Winnie’s daily routine with a treacherous, cheating husband creates a need for hard decisions and depressing situations yet, strangely, there is a resilience that runs throughout this disastrous tale and a certain solidness which prevents the narrative from becoming too overwhelming for readers. In the conclusion, sadness comingled with the indefatigable spirit of a strong woman, haunted by her own decisions, paints a portrait of a life lived that while far from perfect is none-the-less stunning and ultimately, admirable in a bittersweet sort of way. Along for the ride, readers are catapulted into heart-rending situations and desperate circumstances, all the while presented with the ever repeating “what would you do” and “what would you own up to” mantra that haunts the characters of this fractured, realistic world. Sure to haunt and inspire in equal portions, The Kitchen God’s Wife is a complicated story of the ties that bind and a woman who broke them and then hid her own cultural treachery. In equal parts we are disappointed and amazed by Winnie and her struggles which grab hold of readers and demand full attention and a complete surrendering of our hearts and imagination to the beautiful, broken thing that is survival. Highly recommended.

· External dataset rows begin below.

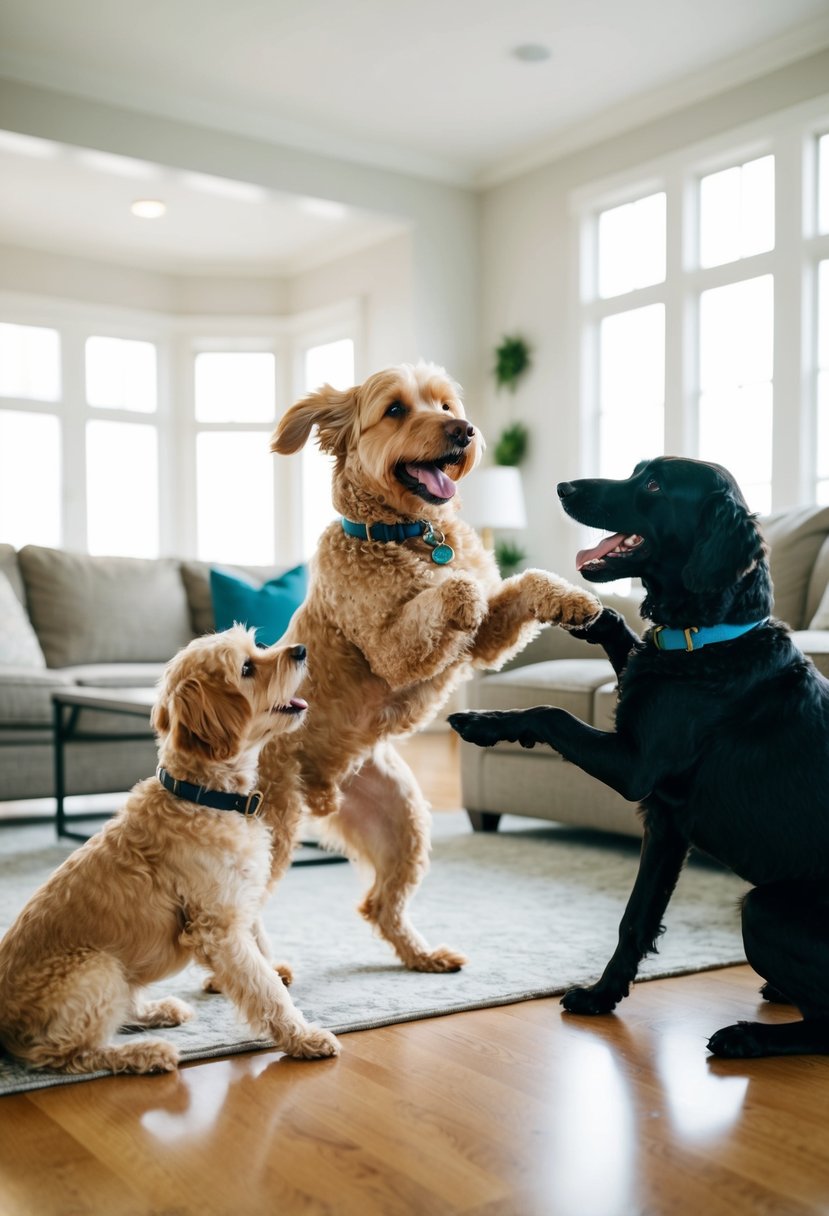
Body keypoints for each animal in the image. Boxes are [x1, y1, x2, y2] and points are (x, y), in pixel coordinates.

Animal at [0, 627, 337, 1074]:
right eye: (247, 667)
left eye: (259, 647)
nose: (300, 650)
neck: (204, 797)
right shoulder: (217, 929)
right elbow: (264, 988)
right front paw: (304, 1037)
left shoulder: (242, 903)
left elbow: (263, 954)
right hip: (98, 968)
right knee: (66, 1055)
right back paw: (145, 1053)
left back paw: (157, 1011)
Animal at [255, 357, 598, 967]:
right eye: (395, 409)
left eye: (445, 405)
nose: (464, 431)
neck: (411, 533)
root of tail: (321, 789)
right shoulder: (392, 648)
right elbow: (456, 590)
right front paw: (459, 589)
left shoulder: (484, 644)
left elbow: (525, 582)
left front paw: (573, 600)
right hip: (273, 824)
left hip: (403, 820)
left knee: (378, 905)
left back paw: (422, 957)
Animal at [449, 457, 826, 1055]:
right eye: (637, 469)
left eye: (652, 484)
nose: (562, 487)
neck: (709, 638)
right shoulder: (666, 823)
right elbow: (636, 920)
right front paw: (603, 997)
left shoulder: (635, 769)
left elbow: (552, 714)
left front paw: (485, 723)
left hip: (763, 908)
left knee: (827, 1024)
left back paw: (746, 1037)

*A Note on Edition* I experienced The Kitchen God’s Wife via the unabridged Audio CD as read by Gwendoline Yeo. Yeo’s reading style captures the emotions and intentions of the characters, helping the vivid text to fully capture this extraordinary, every-day world of hardships, survival, and scars. The audio addition is an excellent way to approach this book and furthers the sense of verbal storytelling which is so strong in Tan’s works.